* **Source data**:
____________________

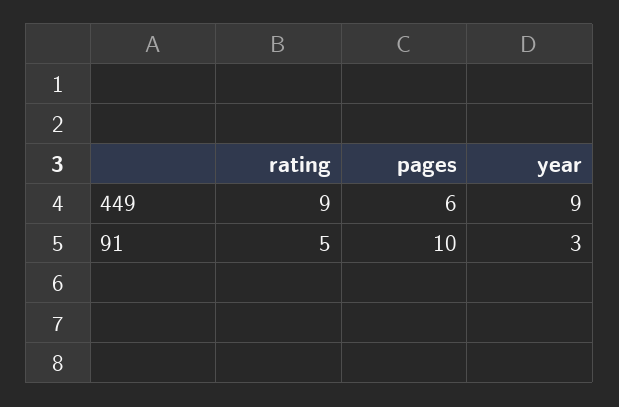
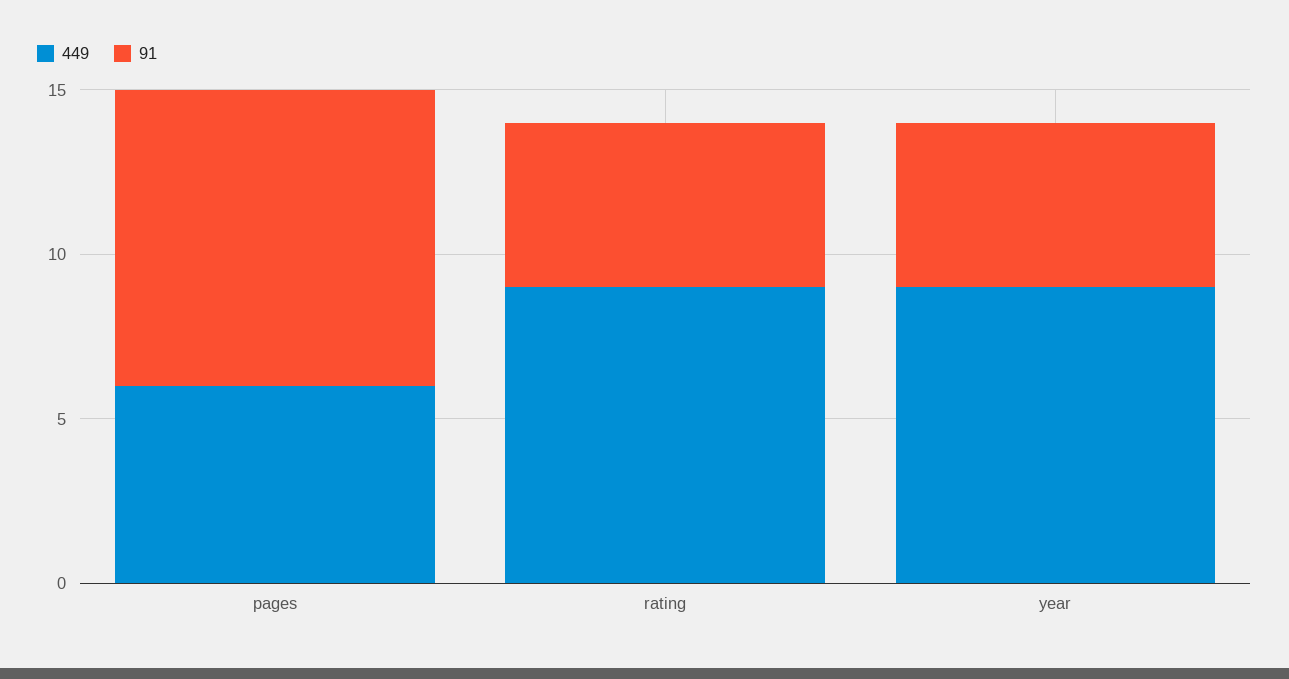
91, pages: 10 -> 9
91, year: 3 -> 5

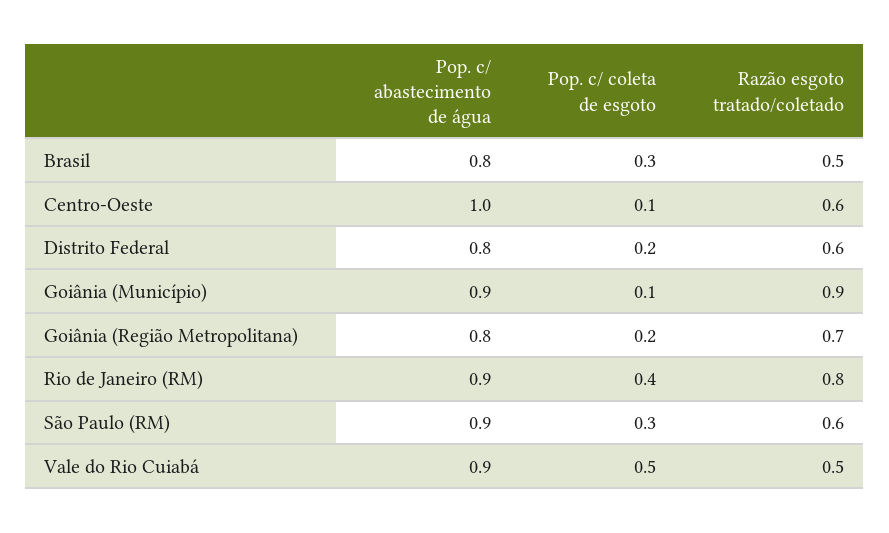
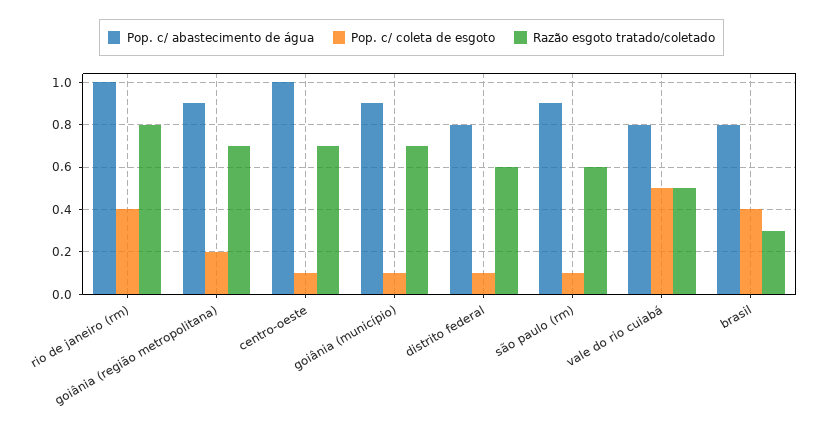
Pop. c/ coleta de esgoto, Brasil: 0.3 -> 0.4
Razão esgoto tratado/coletado, Brasil: 0.5 -> 0.3
Razão esgoto tratado/coletado, Centro-Oeste: 0.6 -> 0.7
Pop. c/ coleta de esgoto, Distrito Federal: 0.2 -> 0.1
Razão esgoto tratado/coletado, Goiânia (Município): 0.9 -> 0.7
Pop. c/ abastecimento de água, Goiânia (Região Metropolitana): 0.8 -> 0.9
Pop. c/ abastecimento de água, Rio de Janeiro (RM): 0.9 -> 1
Pop. c/ coleta de esgoto, São Paulo (RM): 0.3 -> 0.1
Pop. c/ abastecimento de água, Vale do Rio Cuiabá: 0.9 -> 0.8

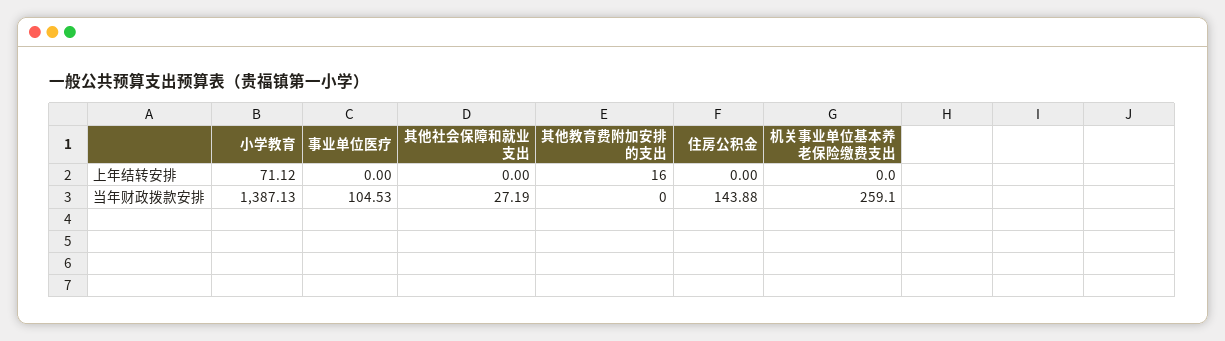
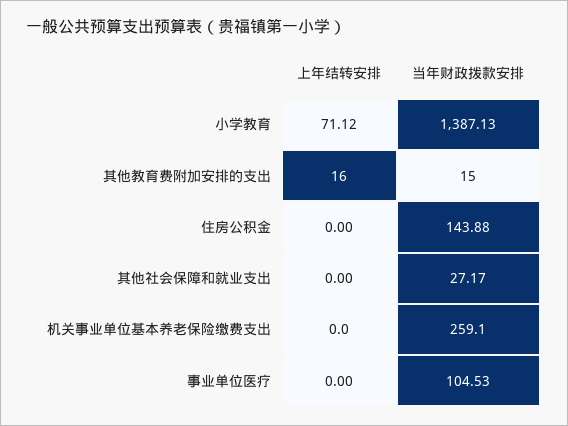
其他社会保障和就业支出, 当年财政拨款安排: 27.19 -> 27.17
其他教育费附加安排的支出, 当年财政拨款安排: 0 -> 15

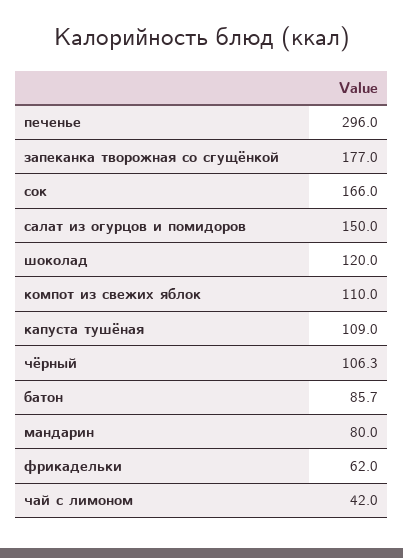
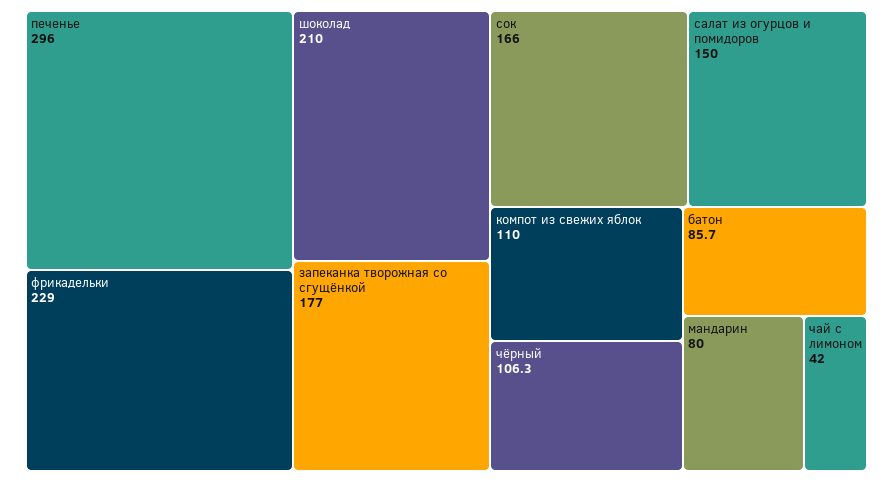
шоколад: 120 -> 210
капуста тушёная: 109 -> none
фрикадельки: 62 -> 229

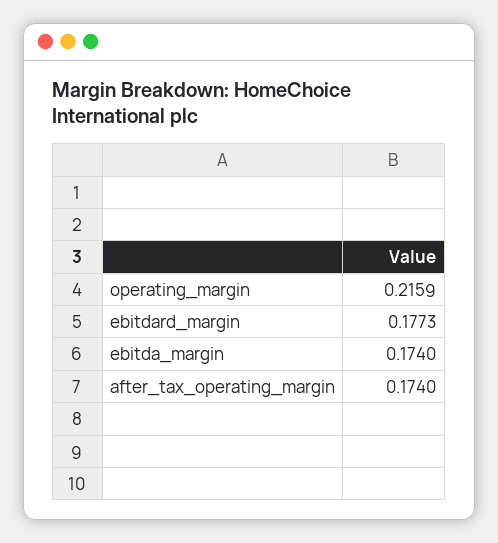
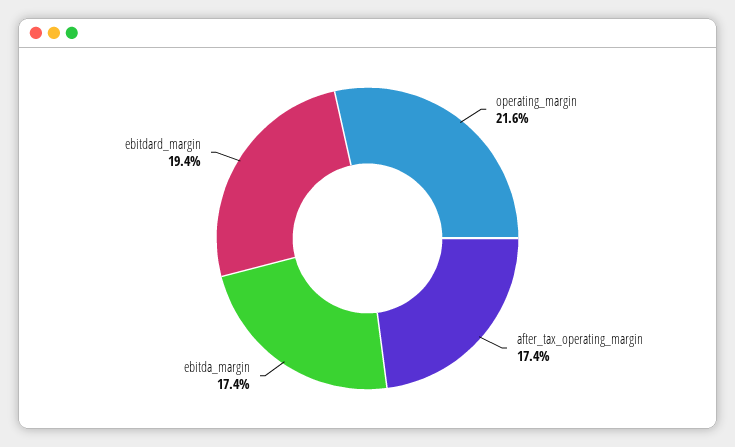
ebitdard_margin: 0.1773 -> 0.194

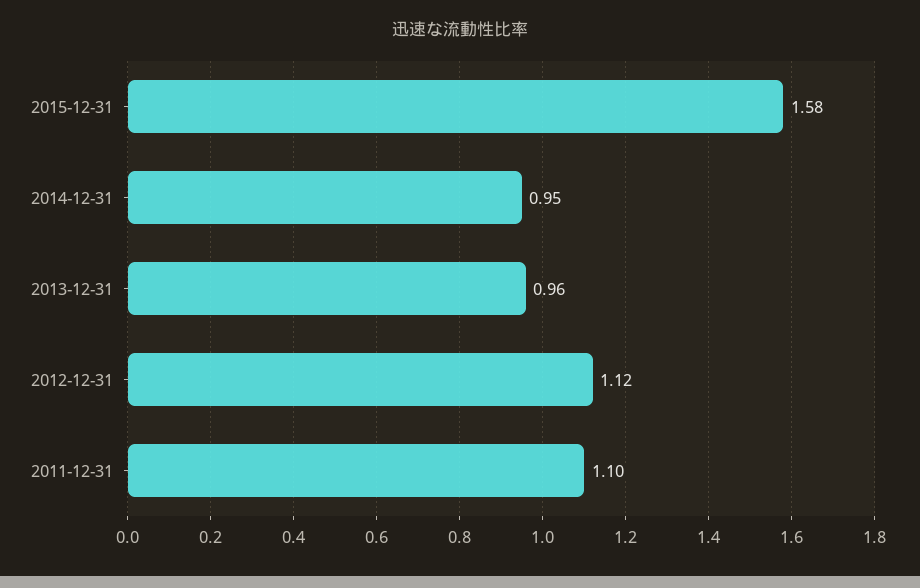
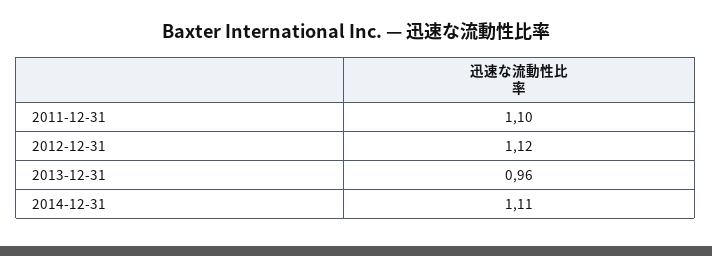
2015-12-31: 1.58 -> none
2014-12-31: 0.95 -> 1.11

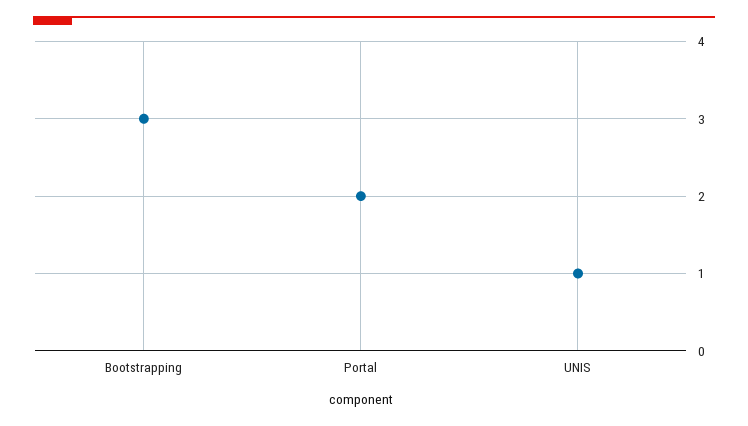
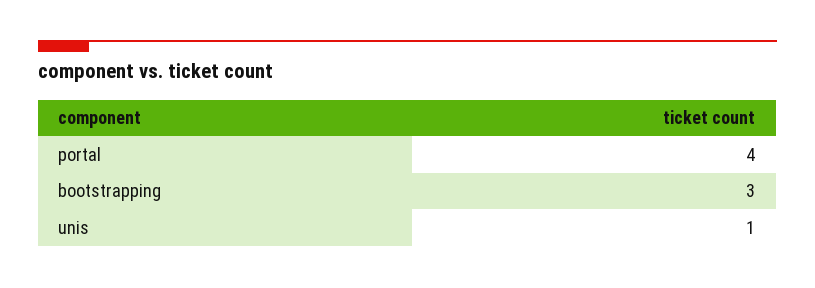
Portal: 2 -> 4

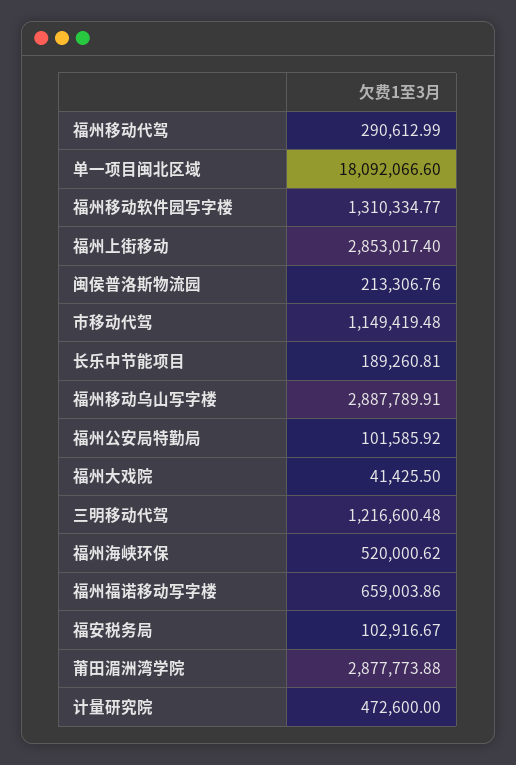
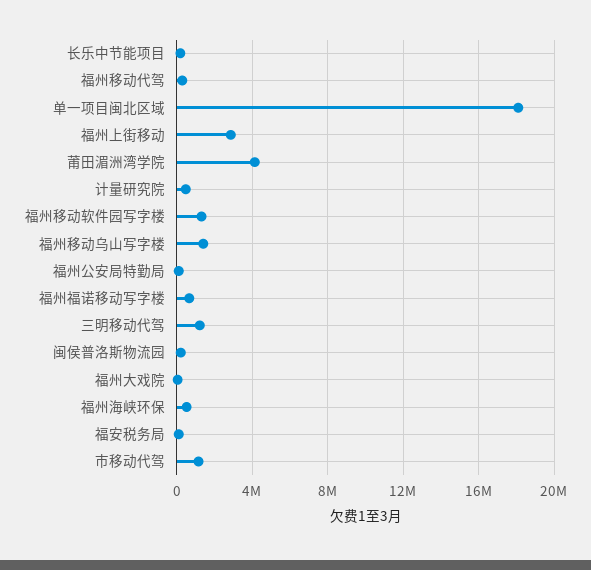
福州移动乌山写字楼: 2887789.91 -> 1500000
莆田湄洲湾学院: 2877773.88 -> 4000000

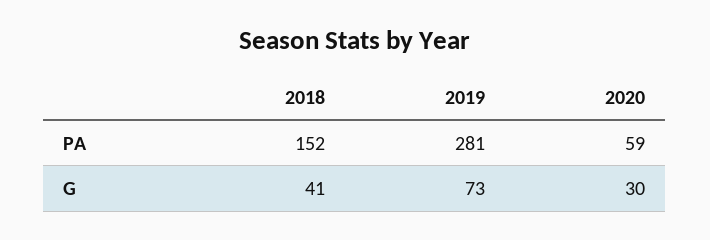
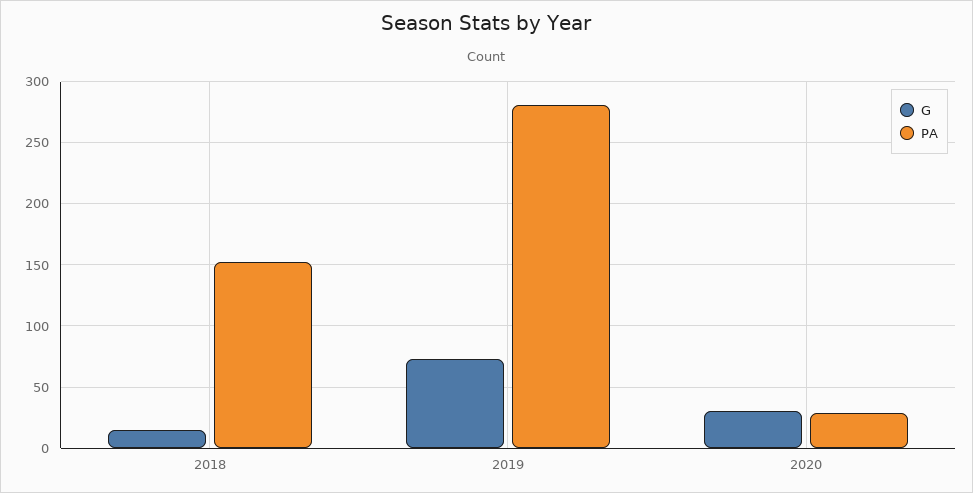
PA, 2020: 59 -> 30
G, 2018: 41 -> 15

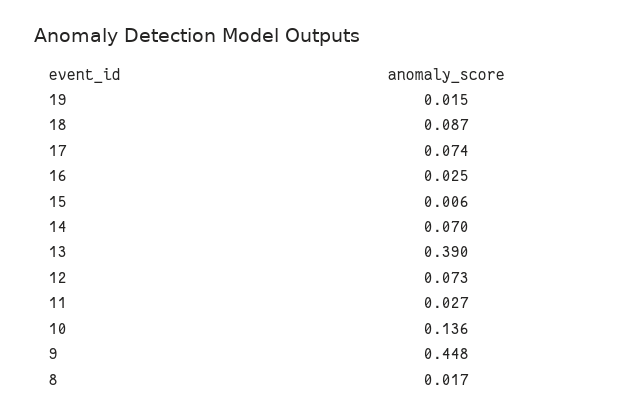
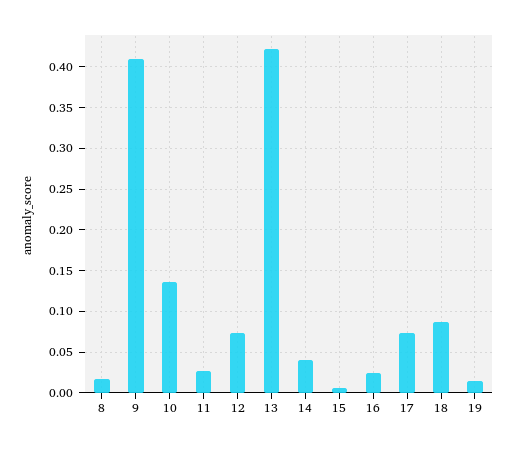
14: 0.07 -> 0.04
13: 0.39 -> 0.42
9: 0.448 -> 0.41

____________________

* **Your goal**: What is needed is an exact output of the records above, with every picture left out.

* **Exercise output**:
91, pages: 10 -> 9
91, year: 3 -> 5

Pop. c/ coleta de esgoto, Brasil: 0.3 -> 0.4
Razão esgoto tratado/coletado, Brasil: 0.5 -> 0.3
Razão esgoto tratado/coletado, Centro-Oeste: 0.6 -> 0.7
Pop. c/ coleta de esgoto, Distrito Federal: 0.2 -> 0.1
Razão esgoto tratado/coletado, Goiânia (Município): 0.9 -> 0.7
Pop. c/ abastecimento de água, Goiânia (Região Metropolitana): 0.8 -> 0.9
Pop. c/ abastecimento de água, Rio de Janeiro (RM): 0.9 -> 1
Pop. c/ coleta de esgoto, São Paulo (RM): 0.3 -> 0.1
Pop. c/ abastecimento de água, Vale do Rio Cuiabá: 0.9 -> 0.8

其他社会保障和就业支出, 当年财政拨款安排: 27.19 -> 27.17
其他教育费附加安排的支出, 当年财政拨款安排: 0 -> 15

шоколад: 120 -> 210
капуста тушёная: 109 -> none
фрикадельки: 62 -> 229

ebitdard_margin: 0.1773 -> 0.194

2015-12-31: 1.58 -> none
2014-12-31: 0.95 -> 1.11

Portal: 2 -> 4

福州移动乌山写字楼: 2887789.91 -> 1500000
莆田湄洲湾学院: 2877773.88 -> 4000000

PA, 2020: 59 -> 30
G, 2018: 41 -> 15

14: 0.07 -> 0.04
13: 0.39 -> 0.42
9: 0.448 -> 0.41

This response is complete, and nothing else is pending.